El paso imparable del tiempo nos enseña a leer la vida con nuevos ojos y a comprobar cómo, simplemente, respirar con libertad puede proporcionarnos un placer intenso. Lo malo es que, sin apenas advertirlo, despilfarramos el enorme caudal y dejamos que se fugue el misterioso regalo que nos aportan las heterogéneas experiencias cotidianas y los múltiples quehaceres habituales. En nuestra sociedad agitada y bulliciosa, el tiempo excesivamente repleto de ruidos y la vida demasiado vacía de melodías se han convertido en herramientas de uso y de lucro, y, además, en amenazas aniquiladoras. Expropiados de la vida, es decir, del tiempo, de los días y de los ocios, el uso previsible de un tiempo languidecido entre horas muertas nos puede ahogar en un vacío.

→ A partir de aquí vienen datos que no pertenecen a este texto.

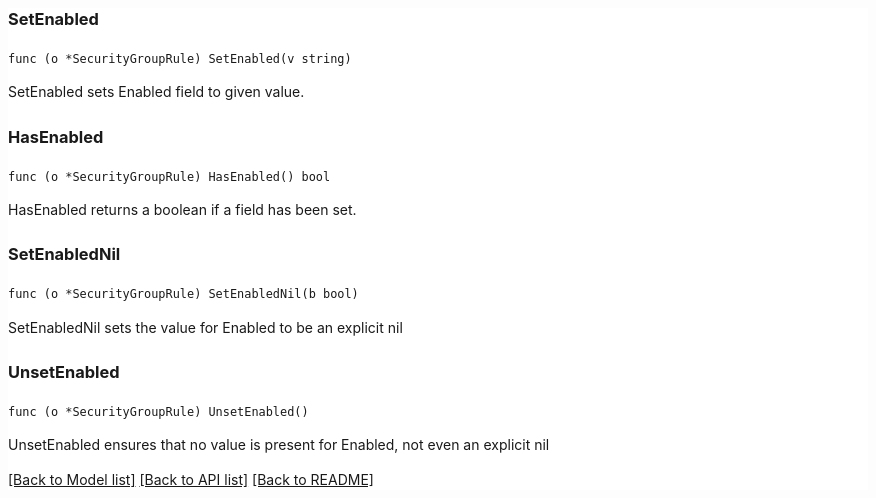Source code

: ### SetEnabled

`func (o *SecurityGroupRule) SetEnabled(v string)`

SetEnabled sets Enabled field to given value.

### HasEnabled

`func (o *SecurityGroupRule) HasEnabled() bool`

HasEnabled returns a boolean if a field has been set.

### SetEnabledNil

`func (o *SecurityGroupRule) SetEnabledNil(b bool)`

 SetEnabledNil sets the value for Enabled to be an explicit nil

### UnsetEnabled
`func (o *SecurityGroupRule) UnsetEnabled()`

UnsetEnabled ensures that no value is present for Enabled, not even an explicit nil

[[Back to Model list]](../README.md#documentation-for-models) [[Back to API list]](../README.md#documentation-for-api-endpoints) [[Back to README]](../README.md)


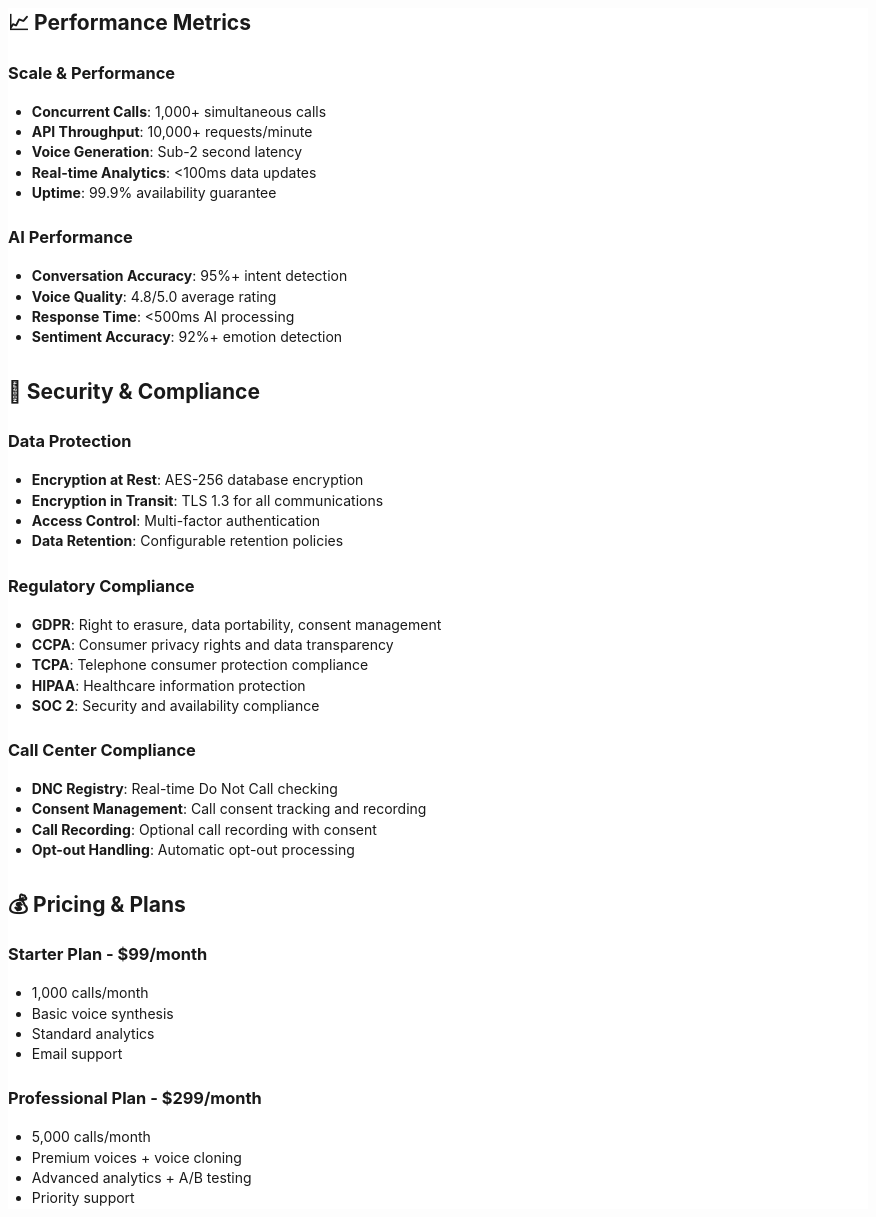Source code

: ## 📈 Performance Metrics

### Scale & Performance
- **Concurrent Calls**: 1,000+ simultaneous calls
- **API Throughput**: 10,000+ requests/minute
- **Voice Generation**: Sub-2 second latency
- **Real-time Analytics**: <100ms data updates
- **Uptime**: 99.9% availability guarantee

### AI Performance
- **Conversation Accuracy**: 95%+ intent detection
- **Voice Quality**: 4.8/5.0 average rating
- **Response Time**: <500ms AI processing
- **Sentiment Accuracy**: 92%+ emotion detection

## 🔐 Security & Compliance

### Data Protection
- **Encryption at Rest**: AES-256 database encryption
- **Encryption in Transit**: TLS 1.3 for all communications
- **Access Control**: Multi-factor authentication
- **Data Retention**: Configurable retention policies

### Regulatory Compliance
- **GDPR**: Right to erasure, data portability, consent management
- **CCPA**: Consumer privacy rights and data transparency
- **TCPA**: Telephone consumer protection compliance
- **HIPAA**: Healthcare information protection
- **SOC 2**: Security and availability compliance

### Call Center Compliance
- **DNC Registry**: Real-time Do Not Call checking
- **Consent Management**: Call consent tracking and recording
- **Call Recording**: Optional call recording with consent
- **Opt-out Handling**: Automatic opt-out processing

## 💰 Pricing & Plans

### Starter Plan - $99/month
- 1,000 calls/month
- Basic voice synthesis
- Standard analytics
- Email support

### Professional Plan - $299/month
- 5,000 calls/month
- Premium voices + voice cloning
- Advanced analytics + A/B testing
- Priority support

Cuando, por haber sufrido la pérdida de un ser querido, advertimos que también nuestra muerte se aproxima, en vez de dejarnos arrastrar por el temor o por la tristeza ante el final, podríamos animarnos mutuamente para palpar y para exprimir con detenimiento cada uno de los insondables instantes que nos restan por vivir.
Lo bueno que tiene todo esto es que, gracias a estas experiencias, estamos aprendiendo mucho de la vida
Estoy de acuerdo en que los dolores y los fracasos estimulan nuestro crecimiento. Los éxitos, como afirma Cioran, llevan al hombre a un estado artificial en el que la vida es considerada como un plácido vaivén, sin obstáculos ni renuncias" sin duda alguna, saldremos más fuertes y más crecidos. Gracias por la aportación.